Saved data entries
..............................

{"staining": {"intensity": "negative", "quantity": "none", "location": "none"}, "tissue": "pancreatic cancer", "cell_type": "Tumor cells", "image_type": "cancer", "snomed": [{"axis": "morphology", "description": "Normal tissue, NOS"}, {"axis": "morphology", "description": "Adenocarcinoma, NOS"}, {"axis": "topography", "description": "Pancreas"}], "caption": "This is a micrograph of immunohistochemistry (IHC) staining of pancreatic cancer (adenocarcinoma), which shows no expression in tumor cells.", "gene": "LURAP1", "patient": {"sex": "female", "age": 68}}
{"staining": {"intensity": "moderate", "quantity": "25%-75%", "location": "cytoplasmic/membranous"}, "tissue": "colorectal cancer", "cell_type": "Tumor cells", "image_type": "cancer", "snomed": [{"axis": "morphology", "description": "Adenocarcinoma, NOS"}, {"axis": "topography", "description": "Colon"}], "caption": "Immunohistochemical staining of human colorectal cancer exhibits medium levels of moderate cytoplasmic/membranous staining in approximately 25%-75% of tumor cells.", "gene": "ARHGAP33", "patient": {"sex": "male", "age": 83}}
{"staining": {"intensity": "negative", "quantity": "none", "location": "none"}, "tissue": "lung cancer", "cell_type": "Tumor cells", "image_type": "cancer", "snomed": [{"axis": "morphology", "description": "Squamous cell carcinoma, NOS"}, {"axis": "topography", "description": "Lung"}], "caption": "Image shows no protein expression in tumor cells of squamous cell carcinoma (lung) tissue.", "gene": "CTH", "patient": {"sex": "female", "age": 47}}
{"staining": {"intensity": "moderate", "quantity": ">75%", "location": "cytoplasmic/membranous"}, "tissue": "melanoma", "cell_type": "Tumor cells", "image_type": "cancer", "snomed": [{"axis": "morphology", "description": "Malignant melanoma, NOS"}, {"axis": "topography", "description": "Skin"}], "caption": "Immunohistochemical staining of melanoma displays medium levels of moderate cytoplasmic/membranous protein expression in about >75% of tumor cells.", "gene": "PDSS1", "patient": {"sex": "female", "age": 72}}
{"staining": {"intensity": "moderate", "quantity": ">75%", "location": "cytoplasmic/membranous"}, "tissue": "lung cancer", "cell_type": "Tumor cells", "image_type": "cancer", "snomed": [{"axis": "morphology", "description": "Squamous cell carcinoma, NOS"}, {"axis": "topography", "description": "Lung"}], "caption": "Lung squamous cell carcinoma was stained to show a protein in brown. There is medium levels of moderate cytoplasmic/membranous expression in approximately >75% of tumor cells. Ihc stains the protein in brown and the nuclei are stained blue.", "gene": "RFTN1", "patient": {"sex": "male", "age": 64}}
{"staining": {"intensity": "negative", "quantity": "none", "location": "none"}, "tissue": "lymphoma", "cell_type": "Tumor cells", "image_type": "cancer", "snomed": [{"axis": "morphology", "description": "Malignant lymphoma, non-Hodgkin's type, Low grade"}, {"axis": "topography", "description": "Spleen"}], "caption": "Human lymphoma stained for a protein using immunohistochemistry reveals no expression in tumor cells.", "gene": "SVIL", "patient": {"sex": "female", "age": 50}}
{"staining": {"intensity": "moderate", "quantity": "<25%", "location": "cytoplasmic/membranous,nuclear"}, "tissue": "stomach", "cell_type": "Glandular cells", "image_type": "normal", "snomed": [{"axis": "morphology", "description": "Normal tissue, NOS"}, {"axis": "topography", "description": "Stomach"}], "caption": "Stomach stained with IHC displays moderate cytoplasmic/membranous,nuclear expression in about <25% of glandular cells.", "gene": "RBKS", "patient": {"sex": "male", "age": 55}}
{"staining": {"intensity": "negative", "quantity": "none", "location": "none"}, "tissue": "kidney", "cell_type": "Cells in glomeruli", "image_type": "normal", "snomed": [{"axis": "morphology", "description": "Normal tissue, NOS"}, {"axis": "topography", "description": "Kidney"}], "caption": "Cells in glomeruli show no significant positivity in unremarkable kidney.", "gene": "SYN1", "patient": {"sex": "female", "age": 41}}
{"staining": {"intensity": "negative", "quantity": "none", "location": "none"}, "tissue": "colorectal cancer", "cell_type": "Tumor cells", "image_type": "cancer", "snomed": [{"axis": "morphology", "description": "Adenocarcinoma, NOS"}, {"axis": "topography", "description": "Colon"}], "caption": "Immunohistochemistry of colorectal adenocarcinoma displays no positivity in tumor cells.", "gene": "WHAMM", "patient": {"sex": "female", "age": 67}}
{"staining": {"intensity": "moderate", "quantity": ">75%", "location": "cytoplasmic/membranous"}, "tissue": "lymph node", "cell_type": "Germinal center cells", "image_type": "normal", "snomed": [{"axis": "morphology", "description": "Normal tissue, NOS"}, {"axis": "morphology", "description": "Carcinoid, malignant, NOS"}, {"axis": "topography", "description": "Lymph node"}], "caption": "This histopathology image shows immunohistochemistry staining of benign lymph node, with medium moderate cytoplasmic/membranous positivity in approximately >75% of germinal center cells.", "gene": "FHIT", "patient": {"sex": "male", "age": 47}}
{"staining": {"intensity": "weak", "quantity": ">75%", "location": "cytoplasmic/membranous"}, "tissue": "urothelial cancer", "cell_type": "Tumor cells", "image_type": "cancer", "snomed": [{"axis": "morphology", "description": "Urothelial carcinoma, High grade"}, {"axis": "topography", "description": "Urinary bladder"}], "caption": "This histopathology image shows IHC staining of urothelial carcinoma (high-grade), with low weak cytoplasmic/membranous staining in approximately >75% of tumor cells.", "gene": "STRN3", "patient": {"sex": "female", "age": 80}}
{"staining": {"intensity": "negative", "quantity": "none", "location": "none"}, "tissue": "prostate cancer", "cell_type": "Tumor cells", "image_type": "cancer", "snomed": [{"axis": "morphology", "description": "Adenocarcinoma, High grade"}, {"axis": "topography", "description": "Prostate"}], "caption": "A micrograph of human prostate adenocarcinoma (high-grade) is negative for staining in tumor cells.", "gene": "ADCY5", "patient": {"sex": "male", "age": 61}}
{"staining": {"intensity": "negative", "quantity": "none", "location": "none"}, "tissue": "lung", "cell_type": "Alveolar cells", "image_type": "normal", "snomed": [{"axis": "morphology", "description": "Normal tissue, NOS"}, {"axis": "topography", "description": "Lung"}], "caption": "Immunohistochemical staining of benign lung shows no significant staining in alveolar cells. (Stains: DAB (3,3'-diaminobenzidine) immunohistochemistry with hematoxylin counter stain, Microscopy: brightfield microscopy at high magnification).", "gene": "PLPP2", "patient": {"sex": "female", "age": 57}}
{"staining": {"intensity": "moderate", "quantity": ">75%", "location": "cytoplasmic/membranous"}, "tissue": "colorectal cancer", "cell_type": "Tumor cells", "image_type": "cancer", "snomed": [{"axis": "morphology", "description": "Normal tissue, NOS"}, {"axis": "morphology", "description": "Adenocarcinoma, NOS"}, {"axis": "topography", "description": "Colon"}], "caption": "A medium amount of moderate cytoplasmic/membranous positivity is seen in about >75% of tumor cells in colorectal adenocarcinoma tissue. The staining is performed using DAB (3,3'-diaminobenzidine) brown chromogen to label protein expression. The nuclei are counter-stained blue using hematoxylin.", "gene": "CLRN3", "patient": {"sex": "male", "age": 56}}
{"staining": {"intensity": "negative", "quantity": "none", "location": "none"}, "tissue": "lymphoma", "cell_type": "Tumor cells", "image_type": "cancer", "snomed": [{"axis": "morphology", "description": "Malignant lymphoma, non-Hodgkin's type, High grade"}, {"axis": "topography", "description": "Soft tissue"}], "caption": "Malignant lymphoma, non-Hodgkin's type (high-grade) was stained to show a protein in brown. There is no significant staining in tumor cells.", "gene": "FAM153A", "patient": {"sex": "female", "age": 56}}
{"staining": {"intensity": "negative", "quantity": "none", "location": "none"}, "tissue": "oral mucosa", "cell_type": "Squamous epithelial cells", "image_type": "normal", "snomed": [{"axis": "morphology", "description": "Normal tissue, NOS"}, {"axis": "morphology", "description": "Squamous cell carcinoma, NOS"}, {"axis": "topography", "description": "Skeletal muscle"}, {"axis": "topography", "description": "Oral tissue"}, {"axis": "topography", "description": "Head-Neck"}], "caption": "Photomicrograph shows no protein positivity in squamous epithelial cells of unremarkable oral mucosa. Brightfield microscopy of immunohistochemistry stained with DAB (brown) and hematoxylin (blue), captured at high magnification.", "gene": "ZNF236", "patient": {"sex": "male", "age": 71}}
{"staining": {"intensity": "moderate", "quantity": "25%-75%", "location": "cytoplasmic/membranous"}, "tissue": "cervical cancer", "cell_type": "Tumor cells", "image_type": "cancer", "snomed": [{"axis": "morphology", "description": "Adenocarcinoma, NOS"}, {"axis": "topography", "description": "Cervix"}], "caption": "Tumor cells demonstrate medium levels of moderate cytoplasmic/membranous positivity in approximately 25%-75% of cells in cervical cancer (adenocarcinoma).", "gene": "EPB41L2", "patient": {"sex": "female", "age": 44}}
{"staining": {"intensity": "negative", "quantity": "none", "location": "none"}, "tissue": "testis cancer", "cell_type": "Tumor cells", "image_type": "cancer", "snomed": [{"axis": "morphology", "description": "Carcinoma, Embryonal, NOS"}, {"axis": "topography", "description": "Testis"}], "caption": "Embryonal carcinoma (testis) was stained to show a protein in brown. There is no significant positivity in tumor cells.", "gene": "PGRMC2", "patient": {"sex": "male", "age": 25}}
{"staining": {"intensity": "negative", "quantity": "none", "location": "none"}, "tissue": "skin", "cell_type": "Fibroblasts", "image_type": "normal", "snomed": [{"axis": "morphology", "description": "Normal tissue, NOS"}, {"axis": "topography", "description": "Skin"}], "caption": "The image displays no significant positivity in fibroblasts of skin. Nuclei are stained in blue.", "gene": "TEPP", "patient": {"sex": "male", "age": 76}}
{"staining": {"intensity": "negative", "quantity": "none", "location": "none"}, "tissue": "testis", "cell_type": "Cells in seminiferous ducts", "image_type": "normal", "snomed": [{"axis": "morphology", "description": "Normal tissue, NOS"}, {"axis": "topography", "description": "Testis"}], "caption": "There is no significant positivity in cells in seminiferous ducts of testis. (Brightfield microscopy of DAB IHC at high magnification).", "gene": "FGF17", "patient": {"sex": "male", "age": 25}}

..............................

Among the records above, only the lines between the line holding "non-Hodgkin's type, Low" and the line holding "stained with IHC", inclusive, are to be output, exactly as written.

* **Written response**
{"staining": {"intensity": "negative", "quantity": "none", "location": "none"}, "tissue": "lymphoma", "cell_type": "Tumor cells", "image_type": "cancer", "snomed": [{"axis": "morphology", "description": "Malignant lymphoma, non-Hodgkin's type, Low grade"}, {"axis": "topography", "description": "Spleen"}], "caption": "Human lymphoma stained for a protein using immunohistochemistry reveals no expression in tumor cells.", "gene": "SVIL", "patient": {"sex": "female", "age": 50}}
{"staining": {"intensity": "moderate", "quantity": "<25%", "location": "cytoplasmic/membranous,nuclear"}, "tissue": "stomach", "cell_type": "Glandular cells", "image_type": "normal", "snomed": [{"axis": "morphology", "description": "Normal tissue, NOS"}, {"axis": "topography", "description": "Stomach"}], "caption": "Stomach stained with IHC displays moderate cytoplasmic/membranous,nuclear expression in about <25% of glandular cells.", "gene": "RBKS", "patient": {"sex": "male", "age": 55}}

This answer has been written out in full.